Records supplied -
= Beginning of Section =

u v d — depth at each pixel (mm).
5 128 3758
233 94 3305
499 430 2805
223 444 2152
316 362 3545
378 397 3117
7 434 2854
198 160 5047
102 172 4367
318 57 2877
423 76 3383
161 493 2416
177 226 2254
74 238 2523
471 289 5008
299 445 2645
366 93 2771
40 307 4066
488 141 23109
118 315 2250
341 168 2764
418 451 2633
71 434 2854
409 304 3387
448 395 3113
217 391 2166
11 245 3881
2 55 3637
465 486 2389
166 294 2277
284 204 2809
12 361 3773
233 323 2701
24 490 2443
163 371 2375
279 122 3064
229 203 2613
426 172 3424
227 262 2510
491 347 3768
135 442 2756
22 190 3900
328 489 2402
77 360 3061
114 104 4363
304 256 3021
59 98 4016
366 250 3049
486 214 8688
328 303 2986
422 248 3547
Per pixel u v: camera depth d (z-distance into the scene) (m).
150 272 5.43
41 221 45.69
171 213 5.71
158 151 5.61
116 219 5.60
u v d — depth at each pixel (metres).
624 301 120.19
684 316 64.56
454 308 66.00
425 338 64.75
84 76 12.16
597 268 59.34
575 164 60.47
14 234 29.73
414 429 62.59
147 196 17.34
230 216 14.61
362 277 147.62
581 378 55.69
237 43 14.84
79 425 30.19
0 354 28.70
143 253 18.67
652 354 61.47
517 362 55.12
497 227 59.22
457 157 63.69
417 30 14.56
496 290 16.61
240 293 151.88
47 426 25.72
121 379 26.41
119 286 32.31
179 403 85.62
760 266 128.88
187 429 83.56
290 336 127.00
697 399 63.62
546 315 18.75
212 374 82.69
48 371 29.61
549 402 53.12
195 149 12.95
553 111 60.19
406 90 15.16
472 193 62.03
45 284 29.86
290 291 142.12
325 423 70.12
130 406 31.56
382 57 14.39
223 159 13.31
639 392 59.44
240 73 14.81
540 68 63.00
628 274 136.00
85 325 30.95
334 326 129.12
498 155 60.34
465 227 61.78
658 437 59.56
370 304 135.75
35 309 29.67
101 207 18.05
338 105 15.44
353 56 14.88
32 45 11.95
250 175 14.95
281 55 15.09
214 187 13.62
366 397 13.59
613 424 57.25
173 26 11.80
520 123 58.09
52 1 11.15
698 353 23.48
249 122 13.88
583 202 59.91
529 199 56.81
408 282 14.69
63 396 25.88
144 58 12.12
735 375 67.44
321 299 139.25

= End of Section =

How to complete this task - In how many lines of the material does the word "depth" appear? Give only the number.

Task solution - 3